• WHAT TO WORK ON:
State how many lines in the entries below hold the string "Left", and give nothing besides that number.

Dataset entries
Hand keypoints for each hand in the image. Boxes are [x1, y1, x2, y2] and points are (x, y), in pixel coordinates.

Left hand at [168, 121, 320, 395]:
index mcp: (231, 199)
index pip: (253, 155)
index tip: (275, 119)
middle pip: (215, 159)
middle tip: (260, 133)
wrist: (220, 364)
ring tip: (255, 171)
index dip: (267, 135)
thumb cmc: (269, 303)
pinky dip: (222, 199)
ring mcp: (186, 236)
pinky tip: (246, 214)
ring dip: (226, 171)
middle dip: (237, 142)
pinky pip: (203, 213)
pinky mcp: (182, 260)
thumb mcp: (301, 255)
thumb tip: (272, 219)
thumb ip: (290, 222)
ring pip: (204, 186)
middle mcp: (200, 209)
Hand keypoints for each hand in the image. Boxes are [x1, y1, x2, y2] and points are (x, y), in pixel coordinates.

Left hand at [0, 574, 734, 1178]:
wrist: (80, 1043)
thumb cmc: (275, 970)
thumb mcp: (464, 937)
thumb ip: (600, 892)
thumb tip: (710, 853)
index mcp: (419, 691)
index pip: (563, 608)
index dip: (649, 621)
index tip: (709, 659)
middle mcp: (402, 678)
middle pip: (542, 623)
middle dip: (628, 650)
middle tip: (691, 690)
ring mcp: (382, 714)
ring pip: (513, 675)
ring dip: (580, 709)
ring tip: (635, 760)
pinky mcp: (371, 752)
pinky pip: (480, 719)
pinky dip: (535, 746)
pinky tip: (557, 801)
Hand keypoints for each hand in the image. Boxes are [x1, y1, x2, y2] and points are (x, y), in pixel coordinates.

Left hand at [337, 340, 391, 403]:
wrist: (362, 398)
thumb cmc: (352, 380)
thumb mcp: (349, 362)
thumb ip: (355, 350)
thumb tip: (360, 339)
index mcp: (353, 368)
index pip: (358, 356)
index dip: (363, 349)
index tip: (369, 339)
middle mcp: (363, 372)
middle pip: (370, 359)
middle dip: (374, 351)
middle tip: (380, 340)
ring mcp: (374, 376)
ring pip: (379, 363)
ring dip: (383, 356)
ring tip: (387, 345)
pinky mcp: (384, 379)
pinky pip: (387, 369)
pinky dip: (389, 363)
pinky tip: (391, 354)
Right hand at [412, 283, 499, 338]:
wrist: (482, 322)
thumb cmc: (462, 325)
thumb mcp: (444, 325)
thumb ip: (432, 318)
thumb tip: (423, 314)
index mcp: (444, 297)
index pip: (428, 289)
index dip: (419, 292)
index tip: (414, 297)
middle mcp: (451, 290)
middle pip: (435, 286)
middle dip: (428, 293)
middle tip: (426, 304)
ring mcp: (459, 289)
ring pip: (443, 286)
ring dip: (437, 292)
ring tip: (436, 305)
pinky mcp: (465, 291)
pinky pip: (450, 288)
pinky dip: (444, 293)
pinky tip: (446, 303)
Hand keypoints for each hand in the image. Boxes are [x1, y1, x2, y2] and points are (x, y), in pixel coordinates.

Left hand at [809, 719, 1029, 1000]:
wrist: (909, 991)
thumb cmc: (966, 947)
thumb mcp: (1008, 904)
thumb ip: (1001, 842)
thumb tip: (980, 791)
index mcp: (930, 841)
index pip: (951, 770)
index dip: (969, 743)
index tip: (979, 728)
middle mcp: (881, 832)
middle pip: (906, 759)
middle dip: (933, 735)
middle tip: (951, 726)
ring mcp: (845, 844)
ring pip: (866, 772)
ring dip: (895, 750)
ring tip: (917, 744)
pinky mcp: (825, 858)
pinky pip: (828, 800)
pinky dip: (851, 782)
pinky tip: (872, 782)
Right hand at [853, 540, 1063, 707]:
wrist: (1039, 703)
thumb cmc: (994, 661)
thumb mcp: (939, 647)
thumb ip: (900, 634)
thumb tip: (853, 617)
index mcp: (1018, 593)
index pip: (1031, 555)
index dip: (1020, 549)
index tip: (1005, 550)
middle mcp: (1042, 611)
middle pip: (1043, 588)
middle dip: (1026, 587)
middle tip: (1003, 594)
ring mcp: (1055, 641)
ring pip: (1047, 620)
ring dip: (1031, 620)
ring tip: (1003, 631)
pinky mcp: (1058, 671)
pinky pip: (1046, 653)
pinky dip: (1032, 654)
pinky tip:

• ANSWER TO THIS EXERCISE:
4